There are at least five ways an entrepreneur can be seen as important -- not just significant, not just noteworthy, not just successful -- but genuinely important.

He, or in each case she, can enjoy tremendous commercial success; his products or services must not just be widely adopted, they must also make money.

His company's products and services -- and the company itself -- can enjoy popular and critical acclaim. He can change an industry; not just "disrupt" (whatever that means) a model, but fundamentally change how other companies operate.

His perspectives and guiding principles can serve as the model thousands of entrepreneurs aspire to embrace.

In fact, he can become a celebrity in his own right, resulting in nearly everything he says carrying weight simply because he said it.

And that makes Richard Branson the most important entrepreneur of our lifetime (and not just because we're best friends.)

For starters, Branson is the quintessential entrepreneur. He started a magazine when he was sixteen, a mail order record business when he was twenty, opened a chain of record stores when he was twenty-two... and went on to create Virgin Records, Virgin Airlines, Virgin Express, Virgin Mobile, Virgin Money, Virgin Hotels, Virgin Fuel, Virgin Cruises, Virgin Galactic... He's not as wealthy as Gates or Bezos or Zuckerberg -- only in that company does $5 billion pale -- but the breadth of his entrepreneurial interests are staggering.

And, for decades, his ventures have earned popular and critical acclaim. The first time in the late 80s that I flew Virgin Air was the last time I wanted to fly any other airline; just last year, Virgin Hotels Chicago was voted the #1 hotel in the U.S.

I don't remember anyone trumpeting the merits of, say, Windows 8.

When Virgin enters an industry, existing players have to respond. While by his own admission, "We're not the biggest in any sector, so we're pretty much always the challenger brand," Virgin brands tend to deliver better products and win more awards -- which, in aggregate, helps to enhance the entire Virgin brand. Take Virgin Airlines, a relatively small player with outsize influence: Better service, on-flight amenities, entertainment options, reclining seats -- customer expectations rapidly escalated, at least for a time.

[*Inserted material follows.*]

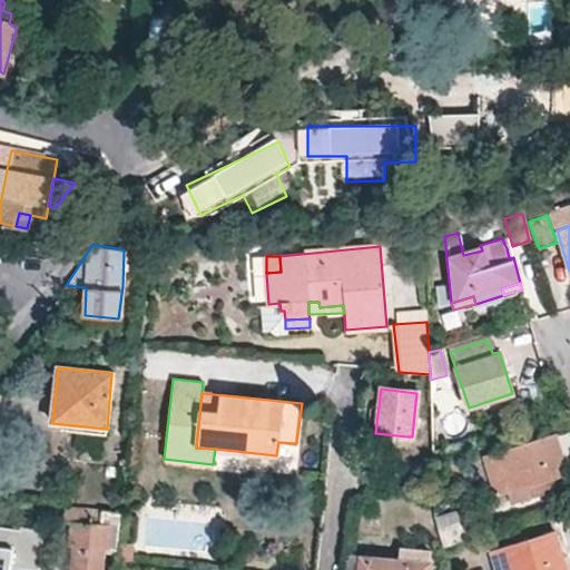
[(534,495),(531,485),(547,480),(567,474),(554,434),(482,457),(495,497),(510,492),(513,503),(534,495)]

Branson is also that rare entrepreneur who can turn an everyday statement into an ethos. In college a friend would grab a fresh bottle of MD 20/20, "the original ready to drink" wine (as if other wines require extensive preparation before drinking.) He loved to toss away the cap and yell, "Screw it. Let's do it!" (Yep: Throw away the cap and you have to finish the bottle.) Inspiring? Hardly.

Yet Branson says, "Screw it, let's do it," and entrepreneurs everywhere are inspired to throw caution to the wind, toss away their Plan Bs, and go all in on their dreams.

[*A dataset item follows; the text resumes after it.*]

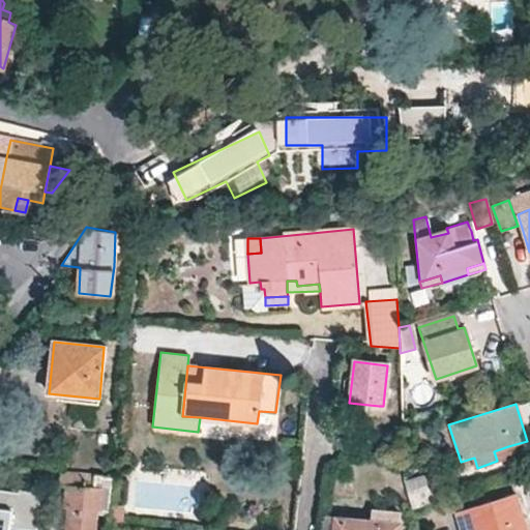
[(403,434),(415,431),(412,415),(403,417),(403,434)]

And then there's this. He crossed the Atlantic and then the Pacific in hot air balloons. He broke the record for the fastest Atlantic crossing in a boat. He kite surfed across the English Channel.

Many people assume that Branson's adventures (if you're cynical, you call them "stunts") to grow his brand and his businesses. Actually the two always went hand in hand: Branson see startups as adventures, and uses his businesses to support his adventures -- just as he uses his adventures to support his businesses. Where most incredibly successful entrepreneurs achieve that success through a maniacal focus on business alone -- where the work-life balance ratio is nearly all work, no life -- to Branson, work-life balance is an irrelevant concept.

For him, it's just life.

No other entrepreneur has made more money, and received more acclaim, and impacted more industries, and become a brand simply for what he stands for, and shown that it is possible to live a life filled with adventure, fulfillment, family, philanthropy, meaning... and a tremendous amount of fun.

For all the examples Branson has set, that last point may be the most important example of all.